Last week we saw the mobile phone carrier T-Mobile fall victim to cybercriminal activity when a hacker accessed the personal data of their users. They learned of the breach via claims that were made on an online forum. This led to an investigation and hiring of cybersecurity experts to help with the situation.
They have not been able to confirm at this time whether financial information was compromised, but have confirmed the following data was breached:
- Driver’s license numbers
- Government identification numbers
- Social Security numbers
- Dates of birth
- T-Mobile PINs
As a result of this breach, experts were hired – at expert-level salaries, press-releases were written, web pages needed to be created with all the information that users would need, additional customer service channels needed to be established to answer questions, identity monitoring needed to be made available to all individuals affected, and much more. This not only took the existing workforce away from their jobs, it required additional hiring of people and resources to accommodate the influx of calls. And this had to be done while simultaneously addressing any reputational damage that occurred as a result of the breach.
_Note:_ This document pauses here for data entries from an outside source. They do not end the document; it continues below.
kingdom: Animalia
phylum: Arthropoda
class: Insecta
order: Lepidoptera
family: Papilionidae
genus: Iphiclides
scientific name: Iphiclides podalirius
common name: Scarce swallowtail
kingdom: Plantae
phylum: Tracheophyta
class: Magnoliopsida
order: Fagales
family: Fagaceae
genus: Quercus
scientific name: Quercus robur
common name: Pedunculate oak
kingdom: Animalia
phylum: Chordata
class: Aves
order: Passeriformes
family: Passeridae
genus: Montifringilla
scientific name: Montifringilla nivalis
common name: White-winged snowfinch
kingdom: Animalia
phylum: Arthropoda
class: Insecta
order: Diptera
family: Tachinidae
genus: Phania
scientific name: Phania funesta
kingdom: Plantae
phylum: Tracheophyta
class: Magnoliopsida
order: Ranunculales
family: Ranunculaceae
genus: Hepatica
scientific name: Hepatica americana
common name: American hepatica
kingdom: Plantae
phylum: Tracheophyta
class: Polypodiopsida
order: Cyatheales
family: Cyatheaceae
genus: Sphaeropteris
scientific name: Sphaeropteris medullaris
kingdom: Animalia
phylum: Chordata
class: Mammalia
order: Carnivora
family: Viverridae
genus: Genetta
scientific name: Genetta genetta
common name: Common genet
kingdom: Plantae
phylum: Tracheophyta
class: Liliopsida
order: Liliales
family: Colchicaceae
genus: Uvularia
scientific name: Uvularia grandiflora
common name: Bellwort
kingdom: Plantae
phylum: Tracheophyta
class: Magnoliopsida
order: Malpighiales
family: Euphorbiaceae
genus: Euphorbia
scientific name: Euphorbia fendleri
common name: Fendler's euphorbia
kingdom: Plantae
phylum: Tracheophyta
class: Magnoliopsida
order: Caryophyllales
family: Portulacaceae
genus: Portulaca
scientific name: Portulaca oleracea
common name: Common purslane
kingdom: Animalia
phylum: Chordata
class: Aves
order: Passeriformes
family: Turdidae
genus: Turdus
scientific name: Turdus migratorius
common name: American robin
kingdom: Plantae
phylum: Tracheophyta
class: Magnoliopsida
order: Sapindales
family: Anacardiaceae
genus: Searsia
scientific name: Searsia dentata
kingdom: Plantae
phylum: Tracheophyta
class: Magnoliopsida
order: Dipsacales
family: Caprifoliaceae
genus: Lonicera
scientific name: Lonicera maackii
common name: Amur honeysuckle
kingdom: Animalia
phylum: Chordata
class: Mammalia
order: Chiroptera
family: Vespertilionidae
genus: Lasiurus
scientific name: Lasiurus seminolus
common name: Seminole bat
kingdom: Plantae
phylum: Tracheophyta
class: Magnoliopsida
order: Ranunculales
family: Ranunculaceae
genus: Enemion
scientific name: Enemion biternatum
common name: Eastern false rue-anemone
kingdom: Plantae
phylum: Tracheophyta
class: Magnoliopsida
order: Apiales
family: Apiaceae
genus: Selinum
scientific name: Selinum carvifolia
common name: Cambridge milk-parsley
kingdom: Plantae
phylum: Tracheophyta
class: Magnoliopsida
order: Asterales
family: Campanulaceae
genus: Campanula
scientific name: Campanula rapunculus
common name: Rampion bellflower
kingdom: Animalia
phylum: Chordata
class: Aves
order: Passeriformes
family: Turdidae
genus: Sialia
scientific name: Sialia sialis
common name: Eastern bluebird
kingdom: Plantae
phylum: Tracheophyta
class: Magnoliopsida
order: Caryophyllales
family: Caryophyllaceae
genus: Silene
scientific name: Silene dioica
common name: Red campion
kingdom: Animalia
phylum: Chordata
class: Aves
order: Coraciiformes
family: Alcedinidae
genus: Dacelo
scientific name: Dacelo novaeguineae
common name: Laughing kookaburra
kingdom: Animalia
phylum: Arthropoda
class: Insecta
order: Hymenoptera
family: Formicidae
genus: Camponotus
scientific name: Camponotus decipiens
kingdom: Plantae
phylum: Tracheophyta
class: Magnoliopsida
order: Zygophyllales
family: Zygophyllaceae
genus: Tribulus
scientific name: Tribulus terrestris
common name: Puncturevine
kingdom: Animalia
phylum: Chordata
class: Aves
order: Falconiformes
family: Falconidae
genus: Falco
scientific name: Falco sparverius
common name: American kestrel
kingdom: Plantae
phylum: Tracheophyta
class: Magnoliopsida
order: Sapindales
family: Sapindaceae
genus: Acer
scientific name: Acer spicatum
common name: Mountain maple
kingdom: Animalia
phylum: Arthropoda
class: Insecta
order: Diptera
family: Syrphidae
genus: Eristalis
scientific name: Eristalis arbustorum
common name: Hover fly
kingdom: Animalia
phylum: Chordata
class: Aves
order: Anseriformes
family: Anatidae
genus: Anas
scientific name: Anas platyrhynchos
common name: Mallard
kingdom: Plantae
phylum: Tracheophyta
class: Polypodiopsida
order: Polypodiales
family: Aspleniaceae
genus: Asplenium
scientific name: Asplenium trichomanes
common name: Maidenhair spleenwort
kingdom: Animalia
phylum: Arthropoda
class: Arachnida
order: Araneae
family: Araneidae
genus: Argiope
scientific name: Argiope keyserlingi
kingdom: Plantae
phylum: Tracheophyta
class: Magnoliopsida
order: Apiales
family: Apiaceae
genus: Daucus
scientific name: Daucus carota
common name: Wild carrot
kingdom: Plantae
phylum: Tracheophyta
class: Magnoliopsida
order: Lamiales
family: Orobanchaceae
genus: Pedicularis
If this happened to your clients, who likely have a much smaller pool of resources than T-Mobile, they would have likely been turning to one person for help, and one person to blame. You, their MSP.
So, what can you do? You’ll want to take this as an opportunity to remind your clients about strong cybersecurity practices. This also brings to light the importance of cyber insurance in helping businesses recover from a data breach; but it should be made clear that cyber insurance is not an alternative to strong cybersecurity best practices. Additionally, if you have any clients that are using this mobile carrier, they’ll want to take immediate action to protect their accounts.
Remind them to:
- Change their password on their T-Mobile account and any other account that would share that password. Moving forward, don’t use the same password for multiple accounts!
- Always use two-factor authentication. This second way of verification may seem cumbersome initially, but it will save you much more work in the event of a data breach.
- Clean up your digital footprint. Old accounts may have the same password as this breached account. Even if you don’t use it, it may link the hacker to valuable information about you that can be cross-referenced to enable them to steal more of your data or identity!
- Enable credit monitoring and freeze your credit. This prevents any new accounts from being opened.
These steps, along with being diligent about looking at usage on your credit card accounts or bank statements will be important in the effort to mitigate any damage done by this breach. While the effort should be ongoing, when a large breach like this occurs, it’s even more critical to take immediate action.